Problem details
Print, in exact form, the lines below from the one containing "Haskell's Folds - 67" through the one containing "Examples - 128", and omit all others.
· · · · ·
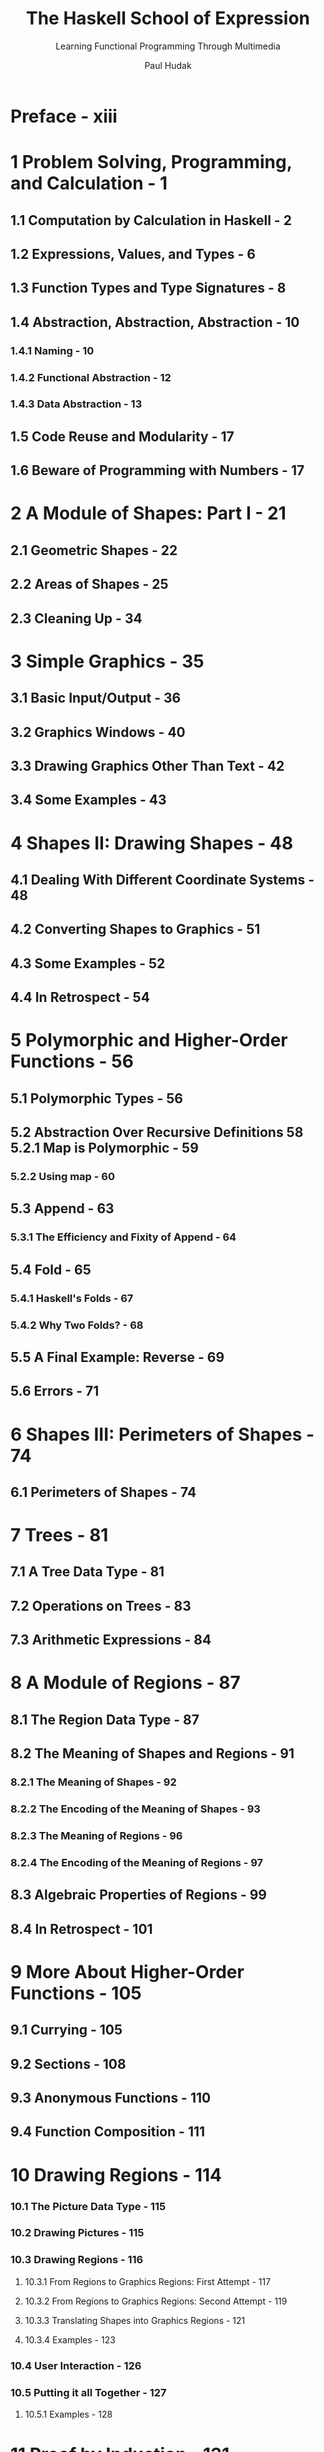 #+TITLE: The Haskell School of Expression
#+SUBTITLE: Learning Functional Programming Through Multimedia
#+AUTHOR: Paul Hudak
#+STARTUP: entitiespretty

* Preface - xiii
* 1  Problem Solving, Programming, and Calculation - 1
** 1.1 Computation by Calculation in Haskell - 2
** 1.2 Expressions, Values, and Types - 6
** 1.3 Function Types and Type Signatures - 8
** 1.4 Abstraction, Abstraction, Abstraction - 10
*** 1.4.1 Naming - 10
*** 1.4.2 Functional Abstraction - 12
*** 1.4.3 Data Abstraction - 13

** 1.5 Code Reuse and Modularity - 17
** 1.6 Beware of Programming with Numbers - 17

* 2  A Module of Shapes: Part I - 21
** 2.1 Geometric Shapes - 22
** 2.2 Areas of Shapes - 25
** 2.3 Cleaning Up - 34

* 3  Simple Graphics - 35
** 3.1 Basic Input/Output - 36
** 3.2 Graphics Windows - 40
** 3.3 Drawing Graphics Other Than Text - 42
** 3.4 Some Examples - 43
 
* 4  Shapes II: Drawing Shapes - 48
** 4.1 Dealing With Different Coordinate Systems - 48
** 4.2 Converting Shapes to Graphics - 51
** 4.3 Some Examples - 52
** 4.4 In Retrospect - 54
 
* 5  Polymorphic and Higher-Order Functions - 56
** 5.1 Polymorphic Types - 56
** 5.2 Abstraction Over Recursive Definitions 58 5.2.1 Map is Polymorphic - 59 
*** 5.2.2 Using map - 60 

** 5.3 Append - 63 
*** 5.3.1 The Efficiency and Fixity of Append - 64 

** 5.4 Fold - 65 
*** 5.4.1 Haskell's Folds - 67 
*** 5.4.2 Why Two Folds? - 68 

** 5.5 A Final Example: Reverse - 69 
** 5.6 Errors - 71 

* 6  Shapes III: Perimeters of Shapes - 74
** 6.1 Perimeters of Shapes - 74

* 7  Trees - 81
** 7.1 A Tree Data Type - 81
** 7.2 Operations on Trees - 83 
** 7.3 Arithmetic Expressions - 84

* 8  A Module of Regions - 87
** 8.1 The Region Data Type - 87
** 8.2 The Meaning of Shapes and Regions - 91
*** 8.2.1 The Meaning of Shapes - 92
*** 8.2.2 The Encoding of the Meaning of Shapes - 93
*** 8.2.3 The Meaning of Regions - 96
*** 8.2.4 The Encoding of the Meaning of Regions - 97

** 8.3 Algebraic Properties of Regions - 99
** 8.4 In Retrospect - 101

* 9  More About Higher-Order Functions - 105
** 9.1 Currying - 105 
** 9.2 Sections - 108
** 9.3 Anonymous Functions - 110 
** 9.4 Function Composition - 111 

* 10 Drawing Regions - 114 
*** 10.1 The Picture Data Type - 115
*** 10.2 Drawing Pictures - 115 
*** 10.3 Drawing Regions - 116 
**** 10.3.1 From Regions to Graphics Regions: First Attempt - 117 
**** 10.3.2 From Regions to Graphics Regions: Second Attempt - 119 
**** 10.3.3 Translating Shapes into Graphics Regions - 121 
**** 10.3.4 Examples - 123 

*** 10.4 User Interaction - 126 
*** 10.5 Putting it all Together - 127 
**** 10.5.1 Examples - 128

* 11 Proof by Induction - 131 
** 11.1 Induction and Recursion - 131
** 11.2 Examples of List Induction - 132 
*** 11.2.1 Proving Function Equivalences - 133 

** 11.3 Useful Properties on Lists - 137 
*** 11.3.1 Function Strictness - 137 

** 11.4 Induction on Other Data Types - 141 
*** 11.4.1 A More Efficient Exponentiation Function - 143 

* 12 Qualified Types - 147 
** 12.1 Equality - 148
** 12.2 Defining Your Own Type Classes - 150 
** 12.3 Inheritance - 153 
** 12.4 Haskell's Standard Type Classes - 154 
** 12.5 Derived Instances - 157 
** 12.6 Reasoning With Type Classes - 160 

* 13 A Module of Simple Animations - 163 
** 13.1 What is an Animation? - 163 
** 13.2 Representing an Animation - 165 
** 13.3 An Animator - 167 
** 13.4 Fun With Type Classes - 172 
*** 13.4.1 Rising to the Level of Animations - 172 
*** 13.4.2 Type Classes to the Rescue - 172 
*** 13.4.3 Defining New Type Classes for Behaviors - 176 

** 13.5 Lifting to the Limit - 177 
** 13.6 Time Transformation - 179 
** 13.7 A Final Example: A Kaleidoscope Program - 180 

* 14 Programming With Streams - 187 
** 14.1 Lazy Evaluation - 187 
** 14.2 Recursive Streams - 190 
** 14.3 Stream Diagrams - 193 
** 14.4 Lazy Patterns - 195 
** 14.5 Memoization - 198 
** 14.6 Inductive Properties of Infinite Lists - 201 

* 15 A Module of Reactive Animations - 208 
** 15.1 FAL by Example - 209 
*** 15.1.1 Basic Reactivity - 209 15.1.2 Event Choice 210 
*** 15.1.3 Recursive Event Processing - 211 
*** 15.1.4 Events with Data - 212 
*** 15.1.5 Snapshot - 212 
*** 15.1.6 Boolean Events - 212 
*** 15.1.7 Integration - 213 

** 15.2 Implementing FAL - 214 
*** 15.2.1 An Implementation Strategy - 215 
*** 15.2.2 Incremental Sampling - 217 
*** 15.2.3 Final Refinements - 219 
*** 15.2.4 Representing Events - 220 

** 15.3 The Implementation - 220 
*** 15.3.1 Behaviors - 221 
*** 15.3.2 Events - 225 
*** 15.3.3 An Example - 228 

** 15.4 Extensions - 229 
*** 15.4.1 Variations on switch - 231 
*** 15.4.2 Mouse Motion - 232 

** 15.5 Paddleball in Twenty Lines - 233 
* 16 Communicating With the Outside World - 236 
** 16.1 Files, Channels, and Handles - 236
*** 16.1.1 Why Use Handles? - 238 
*** 16.1.2 Channels - 238 

** 16.2 Exception Handling - 239 
** 16.3 First-Class Channels and Concurrency - 242 

* 17 Rendering Reactive Animations - 245 
** 17.1 Preliminaries - 245 
** 17.2 Reactimate - 246 
** 17.3 Window User - 247 

* 18 Higher-Order Types - 249 
** 18.1 The Functor Class - 249 
** 18.2 The Monad Class - 251 
**** 18.2.1 Other Instances of Monad - 255 
**** 18.2.2 Other Monadic Operations - 259 

** 18.3 The MonadPlus Class - 259 
** 18.4 State Monads - 261 
** 18.5 Type Class Type Errors - 263 
* 19 An Imperative Robot Language - 265 
** 19.1 IRL by Example - 266
** 19.2 Robot is a State Monad - 270 
** 19.3 The Implementation of IRL Commands - 272 
*** 19.3.1 Robot Orientation - 273 
*** 19.3.2 Using the Pen - 274 
*** 19.3.3 Playing With Coins - 274 
*** 19.3.4 Logic and Control - 274 

** 19.4 All the World is a Grid - 276 
** 19.5 Robot Graphics - 281 
** 19.6 Putting it all Together - 282 

* 20 Functional Music Composition - 287 
** 20.1 The Music Data Type - 288 
** 20.2 Higher-Level Constructions - 293 
*** 20.2.1 Lines and Chords - 293 
*** 20.2.2 Delay and Repeat - 293 
*** 20.2.3 Polyrhythms - 294 
*** 20.2.4 Determining Duration - 295 
*** 20.2.5 Reversing Musical Structure - 295 
*** 20.2.6 Truncating Parallel Composition - 296 
*** 20.2.7 Trills - 297 
*** 20.2.8 Percussion - 298 

** 20.3 A Couple of Final Examples - 300 
*** 20.3.1 Cascades - 300 
*** 20.3.2 Self-Similar (Fractal) Music - 301 

* 21 Interpreting Functional Music - 304 
** 21.1 Interpreting Music: A Performance - 305
** 21.2 An Algebra of Music - 308 

* 22 From Performance to MIDI - 313 
** 22.1 An Introduction to MIDI - 313 
** 22.2 The Conversion Process - 314 
** 22.3 Putting It All Together - 319 

* 23 A Tour of the PreludeList Module - 321 
** 23.1 The PreludeList Module - 321 
** 23.2 Simple List Selector Functions - 322 
** 23.3 Index-Based Selector Functions - 323 
** 23.4 Predicate-Based Selector Functions - 324 
** 23.5 Fold-like Functions - 325 
** 23.6 List Generators - 327 

** 23.7 String-Based Functions - 327
** 23.8 Boolean List Functions - 328
** 23.9 List Membership Functions - 329
** 23.10 Arithmetic on Lists - 329
** 23.11 List Combining Functions - 330

* 24 A Tour of Haskell's Standard Type Classes - 322
** 24.1 The Ordered Class - 322
** 24.2 The Enumeration Class - 333
** 24.3 The Bounded Class - 334
** 24.4 The Show Class - 334
** 24.5 The Read Class - 338 
** 24.6 The Index Class - 341
** 24.7 The Numeric Classes - 343

* A Built-in Types Are Not Special - 345
* B Pattern-Matching Details - 348
* Bibliography - 353
* Index - 357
· · · · ·
Your solution
*** 5.4.1 Haskell's Folds - 67 
*** 5.4.2 Why Two Folds? - 68 

** 5.5 A Final Example: Reverse - 69 
** 5.6 Errors - 71 

* 6  Shapes III: Perimeters of Shapes - 74
** 6.1 Perimeters of Shapes - 74

* 7  Trees - 81
** 7.1 A Tree Data Type - 81
** 7.2 Operations on Trees - 83 
** 7.3 Arithmetic Expressions - 84

* 8  A Module of Regions - 87
** 8.1 The Region Data Type - 87
** 8.2 The Meaning of Shapes and Regions - 91
*** 8.2.1 The Meaning of Shapes - 92
*** 8.2.2 The Encoding of the Meaning of Shapes - 93
*** 8.2.3 The Meaning of Regions - 96
*** 8.2.4 The Encoding of the Meaning of Regions - 97

** 8.3 Algebraic Properties of Regions - 99
** 8.4 In Retrospect - 101

* 9  More About Higher-Order Functions - 105
** 9.1 Currying - 105 
** 9.2 Sections - 108
** 9.3 Anonymous Functions - 110 
** 9.4 Function Composition - 111 

* 10 Drawing Regions - 114 
*** 10.1 The Picture Data Type - 115
*** 10.2 Drawing Pictures - 115 
*** 10.3 Drawing Regions - 116 
**** 10.3.1 From Regions to Graphics Regions: First Attempt - 117 
**** 10.3.2 From Regions to Graphics Regions: Second Attempt - 119 
**** 10.3.3 Translating Shapes into Graphics Regions - 121 
**** 10.3.4 Examples - 123 

*** 10.4 User Interaction - 126 
*** 10.5 Putting it all Together - 127 
**** 10.5.1 Examples - 128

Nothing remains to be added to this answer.